- Requests
[1] Answer these questions about the post on coping with the changes of camp, one answer a line:
(a) How many years did the child spend in the day care environment before camp?
(b) Where is her brother while she is at camp?
(c) What does she whine about wanting to do?
[2] Extend the post about coping with the changes of camp, continuing after its last sentence.

- Text section
★ ★ ★

Coping with the changes of camp

This morning was one of the tougher ones to drop off dd at camp; she was nearly inconsolable. Clearly, some of this is related to her being SO INCREDIBLY TIRED from running around all day. She’s used to the more quiet, academically-focused day care environment she spent the last five years cloistered away in. Now, she’s in a day camp that spends the majority of its time outside, playing sports or swimming. It’s not that she’s led a completely inactive or sedentary life; she had some measure of time outside playing back when she was at day care. It’s just that this is so much more concentrated active outside time, and her brother’s still at day care, so she can’t see him whenever she wants.

So, while I have yet to see her do the legendary “face plant into the dinner plate” I heard so much about, she’s coming home beyond tired, and that exhaustion breeds a massive sensitivity that seems to turn her into a great melty mess. Of course, this has then gotten her into whining extensively about how much she wants to go back to day care and how she doesn’t want to go back to camp.

★ ★ ★

Saved data entries

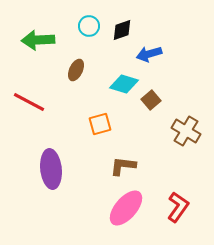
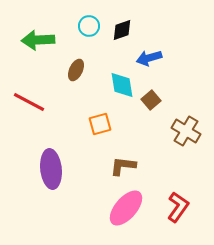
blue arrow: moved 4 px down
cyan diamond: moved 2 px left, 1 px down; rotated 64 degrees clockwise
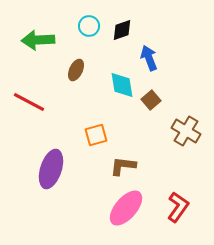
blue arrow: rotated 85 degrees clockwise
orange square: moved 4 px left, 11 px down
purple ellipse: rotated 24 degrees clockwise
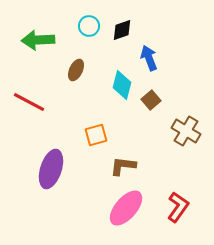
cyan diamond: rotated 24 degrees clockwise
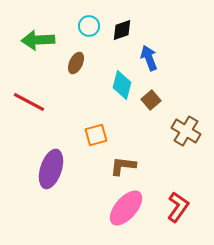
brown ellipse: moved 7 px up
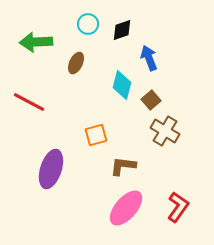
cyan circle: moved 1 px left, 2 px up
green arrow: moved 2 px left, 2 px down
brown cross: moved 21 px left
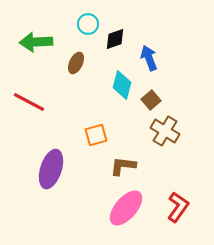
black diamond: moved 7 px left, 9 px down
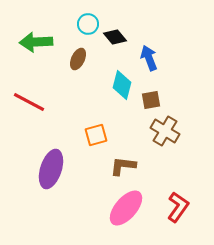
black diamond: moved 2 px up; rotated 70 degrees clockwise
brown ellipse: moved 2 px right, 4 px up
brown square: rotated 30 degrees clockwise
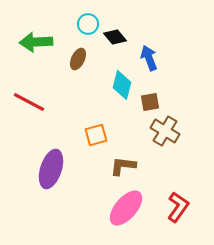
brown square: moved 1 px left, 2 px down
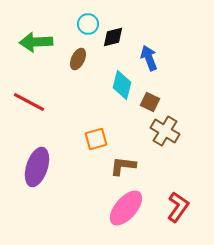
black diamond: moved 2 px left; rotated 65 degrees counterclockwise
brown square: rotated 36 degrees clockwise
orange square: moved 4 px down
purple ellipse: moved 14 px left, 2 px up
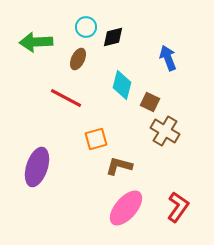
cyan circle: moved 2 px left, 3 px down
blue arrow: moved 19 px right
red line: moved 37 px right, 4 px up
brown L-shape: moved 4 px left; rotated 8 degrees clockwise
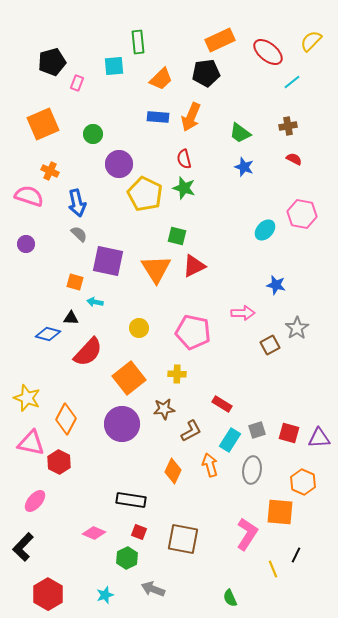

★ ★ ★

- Answer set
[1]
(a) Five years.
(b) He is still at day care.
(c) She wants to go back to day care and not go back to camp.

[2]
I’m hoping that some of this will be fixed with some sleep, and I’m trying to see if I can work from home on Fridays during the summer so that I can let both kiddos sleep in a little and get picked up a little earlier. There are no guarantees that this will fix everything, but it may make coming into the weekend a little easier. Since it took me nearly 10 minutes to dislodge her iron grip this morning at camp drop-off, I have to figure that there’s more we can do.

We also need to find a way to get her to bed earlier. It’s tough when both parents work full-time and you’re struggling, as it is, to give the kids enough time to eat their dinner and get a bath or some play time before bed. To have to try to push bedtime up to an earlier point is difficult without sacrificing something on the other end. We haven’t yet figured out how we’ll do this, but we need to do something.

I’m open to hearing from those who’ve been through this before, the transition to camp (and kindergarten) after a long stay in day care…maybe we can pick up on something that’ll be a magic bullet to solve this problem, even if it’s only temporary.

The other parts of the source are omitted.